The grandiose railway station had been razed to the ground, there was nothing left, and in its place a small building had been erected, for selling tickets. The station sign read "Kybartai," not "Virbalis" as it had for the last 100 years. The"Railway Garden" was ruined too and only some remnants of the bowling alley and a pile of stones where the raised balcony for the orchestra used to be, reminded one of past beauty.

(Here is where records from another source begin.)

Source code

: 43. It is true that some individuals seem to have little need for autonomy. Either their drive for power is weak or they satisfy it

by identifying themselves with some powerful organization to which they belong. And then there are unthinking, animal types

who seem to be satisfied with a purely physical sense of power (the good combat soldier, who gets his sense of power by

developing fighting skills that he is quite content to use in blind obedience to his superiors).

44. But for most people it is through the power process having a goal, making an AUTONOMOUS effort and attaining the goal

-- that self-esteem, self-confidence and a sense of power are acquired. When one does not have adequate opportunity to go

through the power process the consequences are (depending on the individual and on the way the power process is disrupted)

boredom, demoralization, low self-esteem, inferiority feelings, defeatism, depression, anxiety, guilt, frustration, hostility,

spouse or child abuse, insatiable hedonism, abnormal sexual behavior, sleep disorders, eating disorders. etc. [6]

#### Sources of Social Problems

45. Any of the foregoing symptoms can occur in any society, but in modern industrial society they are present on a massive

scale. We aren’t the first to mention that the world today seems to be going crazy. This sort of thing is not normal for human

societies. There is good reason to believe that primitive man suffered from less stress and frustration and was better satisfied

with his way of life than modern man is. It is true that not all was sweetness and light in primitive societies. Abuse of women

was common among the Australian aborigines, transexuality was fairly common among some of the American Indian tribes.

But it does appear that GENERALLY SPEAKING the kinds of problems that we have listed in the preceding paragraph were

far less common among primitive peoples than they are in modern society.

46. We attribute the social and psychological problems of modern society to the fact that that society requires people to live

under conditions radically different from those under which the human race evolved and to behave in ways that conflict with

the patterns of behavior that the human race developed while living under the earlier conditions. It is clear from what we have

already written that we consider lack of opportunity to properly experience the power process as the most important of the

The public park in the main street was not damaged. The houses of the local police and the government bank were ruined, but new similar buildings were being built. Seinensky's house and other buildings towards the border were not damaged, except for some small buildings in the yards which had been burnt. The long Torkler house near the border was undamaged, Lithuanian families lived in the former Jewish shops and in the former customís building near the border. The wooden bridge over the Liepona stream had apparently been burnt down and a new concrete bridge had been built in its place. Eydtkuhnen was totally destroyed except for the railway station and a few buildings where the shops of Rubinshtein and Zilberman used to be. There was no civilian population in Eydtkuhnen and those few existing houses were defined as a military zone.
To tell the truth I felt some satisfaction that our house and those of the neighbors had been destroyed, but I also felt sorry that many Jewish houses still stood intact, their owners and their tenants having been buried in mass graves, with Lithuanians living in them instead.